Binaların kendiliğinden çökmesinin başlıca nedenleri arasında mühendislik hizmeti alınmadan, kalitesiz malzemelerle inşa edilmelerini ve sonradan izinsiz kat eklenmesi gösteriliyor.

Uzmanlar, İstanbul'da bu tehlikeyle karşı karşıya olan bina sayısının oldukça yüksek olduğuna dikkat çekiyorlar.
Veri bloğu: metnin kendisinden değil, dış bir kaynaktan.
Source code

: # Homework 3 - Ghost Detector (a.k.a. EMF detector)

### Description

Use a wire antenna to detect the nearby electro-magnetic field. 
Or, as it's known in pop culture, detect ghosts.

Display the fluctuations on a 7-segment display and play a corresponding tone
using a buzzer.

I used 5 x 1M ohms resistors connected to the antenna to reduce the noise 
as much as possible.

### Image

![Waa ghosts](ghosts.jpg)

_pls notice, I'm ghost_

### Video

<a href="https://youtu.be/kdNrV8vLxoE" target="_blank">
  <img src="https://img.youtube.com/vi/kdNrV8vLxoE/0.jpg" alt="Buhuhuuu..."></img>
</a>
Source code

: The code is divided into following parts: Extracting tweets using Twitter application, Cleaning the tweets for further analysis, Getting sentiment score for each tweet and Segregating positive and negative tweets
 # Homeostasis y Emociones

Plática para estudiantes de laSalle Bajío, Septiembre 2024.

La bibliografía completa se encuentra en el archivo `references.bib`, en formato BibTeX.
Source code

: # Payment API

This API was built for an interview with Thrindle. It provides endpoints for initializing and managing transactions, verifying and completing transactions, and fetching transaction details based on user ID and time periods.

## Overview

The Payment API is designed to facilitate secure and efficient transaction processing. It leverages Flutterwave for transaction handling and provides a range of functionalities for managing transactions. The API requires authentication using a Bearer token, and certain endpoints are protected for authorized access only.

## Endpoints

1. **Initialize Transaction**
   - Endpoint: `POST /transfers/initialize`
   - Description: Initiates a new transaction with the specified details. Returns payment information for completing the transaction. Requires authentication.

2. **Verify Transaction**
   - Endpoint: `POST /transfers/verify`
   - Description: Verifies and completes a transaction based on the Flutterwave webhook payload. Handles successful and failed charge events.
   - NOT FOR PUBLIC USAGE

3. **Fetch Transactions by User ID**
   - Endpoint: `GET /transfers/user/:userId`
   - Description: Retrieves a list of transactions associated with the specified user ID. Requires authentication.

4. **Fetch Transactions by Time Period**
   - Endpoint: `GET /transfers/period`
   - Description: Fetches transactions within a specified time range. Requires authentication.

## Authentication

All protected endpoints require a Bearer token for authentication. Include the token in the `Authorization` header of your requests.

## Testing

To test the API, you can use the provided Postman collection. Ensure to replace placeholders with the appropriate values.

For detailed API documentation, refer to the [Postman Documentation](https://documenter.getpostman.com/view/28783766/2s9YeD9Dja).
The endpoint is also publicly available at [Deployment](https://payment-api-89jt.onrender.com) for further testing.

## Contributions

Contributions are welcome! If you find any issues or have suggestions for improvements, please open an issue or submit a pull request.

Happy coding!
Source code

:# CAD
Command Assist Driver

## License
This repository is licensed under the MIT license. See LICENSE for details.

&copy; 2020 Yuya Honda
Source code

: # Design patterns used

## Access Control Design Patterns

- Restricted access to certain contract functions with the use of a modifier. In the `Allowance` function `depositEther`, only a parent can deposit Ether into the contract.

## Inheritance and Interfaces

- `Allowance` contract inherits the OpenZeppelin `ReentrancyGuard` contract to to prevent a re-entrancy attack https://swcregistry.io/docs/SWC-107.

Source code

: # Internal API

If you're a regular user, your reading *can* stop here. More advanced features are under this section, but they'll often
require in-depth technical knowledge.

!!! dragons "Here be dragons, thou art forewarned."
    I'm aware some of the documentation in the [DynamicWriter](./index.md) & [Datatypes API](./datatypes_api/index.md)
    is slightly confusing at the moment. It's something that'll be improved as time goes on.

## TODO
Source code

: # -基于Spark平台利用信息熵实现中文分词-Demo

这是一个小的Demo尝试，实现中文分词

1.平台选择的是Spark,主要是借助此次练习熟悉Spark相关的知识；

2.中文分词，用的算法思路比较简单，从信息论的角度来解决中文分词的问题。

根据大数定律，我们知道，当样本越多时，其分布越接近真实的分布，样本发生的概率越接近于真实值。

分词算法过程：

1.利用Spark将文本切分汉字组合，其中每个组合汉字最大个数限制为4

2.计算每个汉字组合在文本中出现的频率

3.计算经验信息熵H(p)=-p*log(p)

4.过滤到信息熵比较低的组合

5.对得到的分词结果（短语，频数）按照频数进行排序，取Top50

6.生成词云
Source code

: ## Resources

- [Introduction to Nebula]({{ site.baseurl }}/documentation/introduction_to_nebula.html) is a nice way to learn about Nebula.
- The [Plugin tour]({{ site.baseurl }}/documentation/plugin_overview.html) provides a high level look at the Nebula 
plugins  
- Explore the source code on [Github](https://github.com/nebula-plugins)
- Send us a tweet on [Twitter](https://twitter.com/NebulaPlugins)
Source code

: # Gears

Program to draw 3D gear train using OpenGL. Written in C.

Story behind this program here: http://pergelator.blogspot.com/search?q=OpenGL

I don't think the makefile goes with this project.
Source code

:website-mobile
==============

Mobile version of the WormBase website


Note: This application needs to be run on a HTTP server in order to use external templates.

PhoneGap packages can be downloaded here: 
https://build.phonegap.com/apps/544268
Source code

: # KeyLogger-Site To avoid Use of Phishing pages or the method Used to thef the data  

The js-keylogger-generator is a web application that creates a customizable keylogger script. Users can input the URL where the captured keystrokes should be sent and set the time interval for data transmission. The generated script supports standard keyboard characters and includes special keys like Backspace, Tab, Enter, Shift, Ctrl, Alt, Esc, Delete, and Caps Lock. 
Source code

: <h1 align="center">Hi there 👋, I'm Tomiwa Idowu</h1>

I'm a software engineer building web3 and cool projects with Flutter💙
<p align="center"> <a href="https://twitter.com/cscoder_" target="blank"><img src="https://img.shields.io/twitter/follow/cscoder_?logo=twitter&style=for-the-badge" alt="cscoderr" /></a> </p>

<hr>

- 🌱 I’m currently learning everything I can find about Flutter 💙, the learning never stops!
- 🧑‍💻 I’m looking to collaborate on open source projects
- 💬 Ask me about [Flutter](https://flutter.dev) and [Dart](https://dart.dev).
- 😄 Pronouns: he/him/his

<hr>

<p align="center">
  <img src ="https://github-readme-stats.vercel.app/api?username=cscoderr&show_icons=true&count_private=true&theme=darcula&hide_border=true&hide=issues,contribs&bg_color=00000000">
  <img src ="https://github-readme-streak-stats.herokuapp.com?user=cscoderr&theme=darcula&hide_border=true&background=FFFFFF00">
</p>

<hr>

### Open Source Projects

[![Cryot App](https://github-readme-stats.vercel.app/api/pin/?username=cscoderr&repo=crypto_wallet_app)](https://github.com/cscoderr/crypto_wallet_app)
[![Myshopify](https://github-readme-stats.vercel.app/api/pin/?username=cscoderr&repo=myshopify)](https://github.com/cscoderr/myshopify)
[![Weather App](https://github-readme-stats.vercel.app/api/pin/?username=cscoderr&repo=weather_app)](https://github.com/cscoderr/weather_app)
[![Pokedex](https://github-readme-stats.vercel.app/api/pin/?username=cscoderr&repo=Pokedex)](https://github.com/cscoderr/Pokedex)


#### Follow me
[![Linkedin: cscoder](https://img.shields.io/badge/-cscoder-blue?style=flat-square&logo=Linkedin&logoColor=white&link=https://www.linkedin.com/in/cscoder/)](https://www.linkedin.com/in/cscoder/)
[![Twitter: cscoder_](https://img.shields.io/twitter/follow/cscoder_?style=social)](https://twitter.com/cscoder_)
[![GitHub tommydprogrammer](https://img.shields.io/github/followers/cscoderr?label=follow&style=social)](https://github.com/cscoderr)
Küçükçekmece ve Bahçelievler, önemli bir uyarıydı

Küçükçekmece'de 2 Haziran'da üç katlı bir binanın çökmesinden henüz bir ay bile geçmeden, kentte bir başka çökme olayı daha yaşandı. Bahçelievler'de üç katı kaçak olan yedi katlı bir binanın sabah saatlerinde kısmen çökmesi, İstanbul'da kendiliğinden çökme riski taşıyan bina sayısının ne kadar fazla olduğunu yeniden gündeme getirdi.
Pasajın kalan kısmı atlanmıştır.